Sharing Data via NFS

The easiest way to transfer data to the compute nodes is via NFS. All files in your /home directory are shared by default to all compute nodes via NFS. Opening an NFS-shared file on a compute node will, in fact, open the file on the master node; no actual copying takes place.

Copying Data via bpcp

To copy a file, rather than changing the original across the network, you can use the bpcp command. This works much like the standard Unix file-copying command cp, in that you pass it a file to copy as one argument and the destination as the next argument. Like the Unix scp, the file paths may be qualified by a computer host name.

With bpcp, you can indicate the node number for the source file, destination file, or both. To do this, prepend the node number with a colon before the file name, to specify that the file is on that node or should be copied to that node. For example, to copy the file /tmp/foo to the same location on node 1, you would use the following command:

[user@cluster user] $ bpcp /tmp/foo 1:/tmp/foo

Programmatic Data Transfer

The third method for transferring data is to do it programmatically. This is a bit more complex than the methods described in the previous section, and will only be described here only conceptually.

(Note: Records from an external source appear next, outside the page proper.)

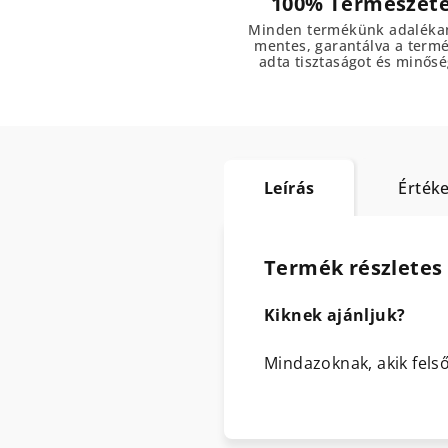
100% Természet
Minden termékünk adaléka
mentes, garantálva a term
adta tisztaságot és minősé
Leírás
Értéke
Termék részletes 
Kiknek ajánljuk?
Mindazoknak, akik fels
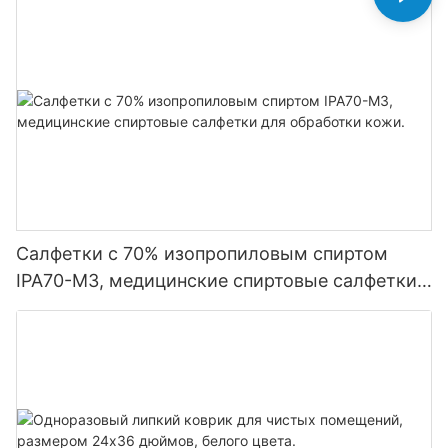
Салфетки с 70% изопропиловым спиртом
IPA70-M3, медицинские спиртовые салфетки
для обработки кожи.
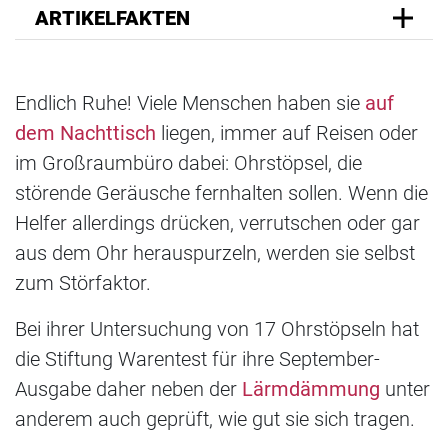
ARTIKELFAKTEN
Endlich Ruhe! Viele Menschen haben sie
auf
dem Nachttisch
liegen, immer auf Reisen oder
im Großraumbüro dabei: Ohrstöpsel, die
störende Geräusche fernhalten sollen. Wenn die
Helfer allerdings drücken, verrutschen oder gar
aus dem Ohr herauspurzeln, werden sie selbst
zum Störfaktor.
Bei ihrer Untersuchung von 17 Ohrstöpseln hat
die Stiftung Warentest für ihre September-
Ausgabe daher neben der
Lärmdämmung
unter
anderem auch geprüft, wie gut sie sich tragen.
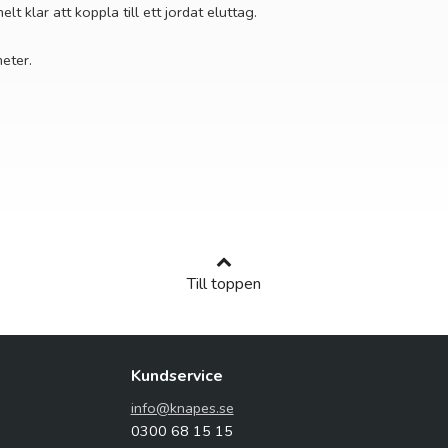
t klar att koppla till ett jordat eluttag.
eter.
Till toppen
Kundservice
info@knapes.se
0300 68 15 15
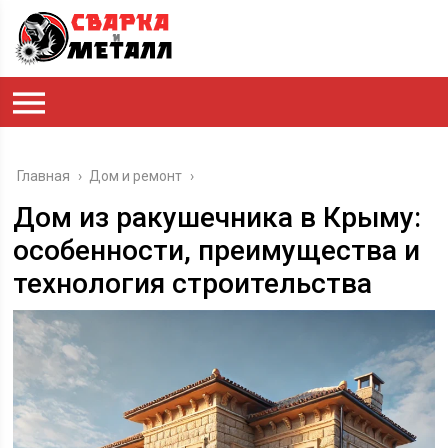
Главная
›
Дом и ремонт
›
Дом из ракушечника в Крыму:
особенности, преимущества и
технология строительства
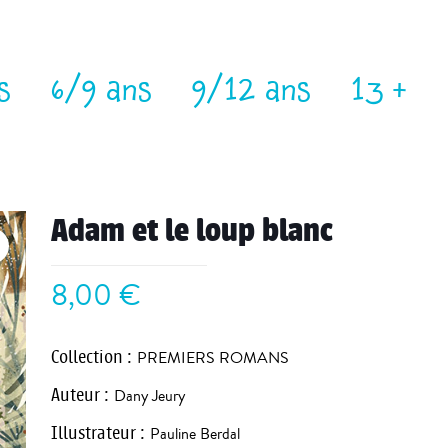
s
6/9 ans
9/12 ans
13 +
Adam et le loup blanc
8,00
€
Collection
:
PREMIERS ROMANS
Auteur
:
Dany Jeury
Illustrateur
:
Pauline Berdal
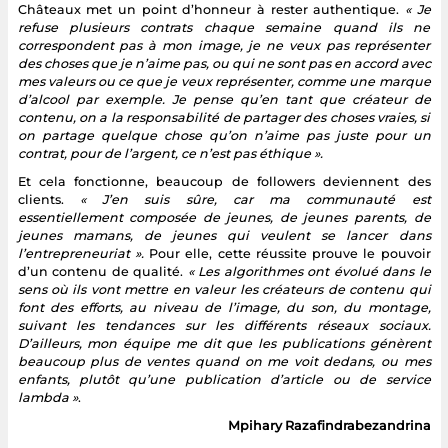
Châteaux met un point d’honneur à rester authentique.
« Je
refuse plusieurs contrats chaque semaine quand ils ne
correspondent pas à mon image, je ne veux pas représenter
des choses que je n’aime pas, ou qui ne sont pas en accord avec
mes valeurs ou ce que je veux représenter, comme une marque
d’alcool par exemple. Je pense qu’en tant que créateur de
contenu, on a la responsabilité de partager des choses vraies, si
on partage quelque chose qu’on n’aime pas juste pour un
contrat, pour de l’argent, ce n’est pas éthique ».
Et cela fonctionne, beaucoup de followers deviennent des
clients.
« J’en suis sûre, car ma communauté est
essentiellement composée de jeunes, de jeunes parents, de
jeunes mamans, de jeunes qui veulent se lancer dans
l’entrepreneuriat ».
Pour elle, cette réussite prouve le pouvoir
d’un contenu de qualité.
« Les algorithmes ont évolué dans le
sens où ils vont mettre en valeur les créateurs de contenu qui
font des efforts, au niveau de l’image, du son, du montage,
suivant les tendances sur les différents réseaux sociaux.
D’ailleurs, mon équipe me dit que les publications génèrent
beaucoup plus de ventes quand on me voit dedans, ou mes
enfants, plutôt qu’une publication d’article ou de service
lambda »
.
Mpihary Razafindrabezandrina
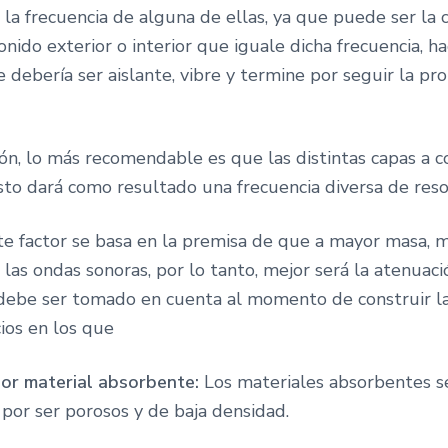
la frecuencia de alguna de ellas, ya que puede ser la 
nido exterior o interior que iguale dicha frecuencia, h
 debería ser aislante, vibre y termine por seguir la pr
ón, lo más recomendable es que las distintas capas a c
sto dará como resultado una frecuencia diversa de reso
te factor se basa en la premisa de que a mayor masa, m
a las ondas sonoras, por lo tanto, mejor será la atenuaci
 debe ser tomado en cuenta al momento de construir l
ios en los que
por material absorbente:
Los materiales absorbentes s
 por ser porosos y de baja densidad.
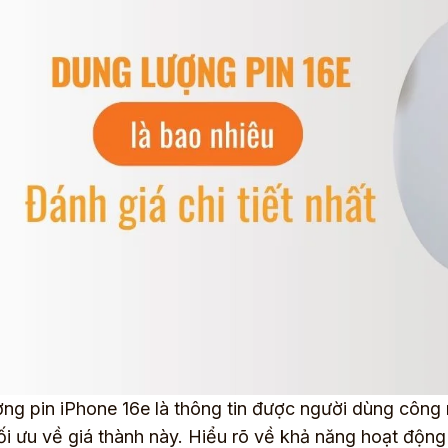
ng pin iPhone 16e là thông tin được người dùng công
ối ưu về giá thành này. Hiểu rõ về khả năng hoạt động 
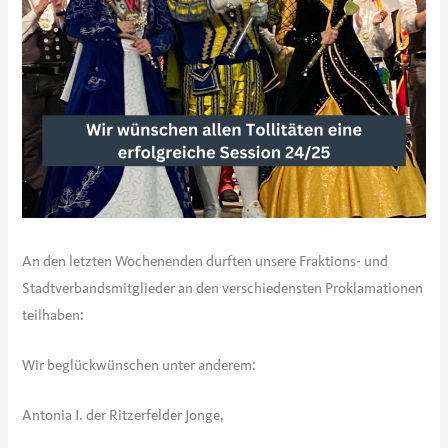
An den letzten Wochenenden durften unsere Fraktions- und
Stadtverbandsmitglieder an den verschiedensten Proklamationen
teilhaben:
Wir beglückwünschen unter anderem:
Antonia I. der Ritzerfelder Jonge,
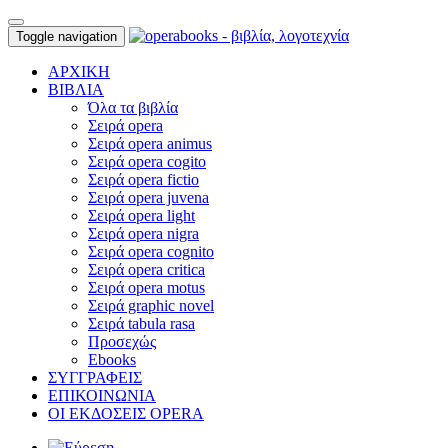
Toggle navigation
ΑΡΧΙΚΗ
ΒΙΒΛΙΑ
Όλα τα βιβλία
Σειρά opera
Σειρά opera animus
Σειρά opera cogito
Σειρά opera fictio
Σειρά opera juvena
Σειρά opera light
Σειρά opera nigra
Σειρά opera cognito
Σειρά opera critica
Σειρά opera motus
Σειρά graphic novel
Σειρά tabula rasa
Προσεχώς
Ebooks
ΣΥΓΓΡΑΦΕΙΣ
ΕΠΙΚΟΙΝΩΝΙΑ
ΟΙ ΕΚΔΟΣΕΙΣ OPERA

If you are using an MPI job, you can have your Rank 0 process on the master node read in the data, then use MPI's message passing capabilities to send the data over to a compute node.

If you are writing a program that uses BProc functions directly, you can have the process first read the data while it is on the master node. When the process is moved over to the compute node, it should still be able to access the data read in while on the master node.

Data Transfer by Migration

Another programmatic method for file transfer is to read a file into memory prior to calling BProc to migrate the process to another node. This technique is especially useful for parameter and configuration files, or files containing the intermediate state of a computation. See the Reference Guide for a description of the BProc system calls.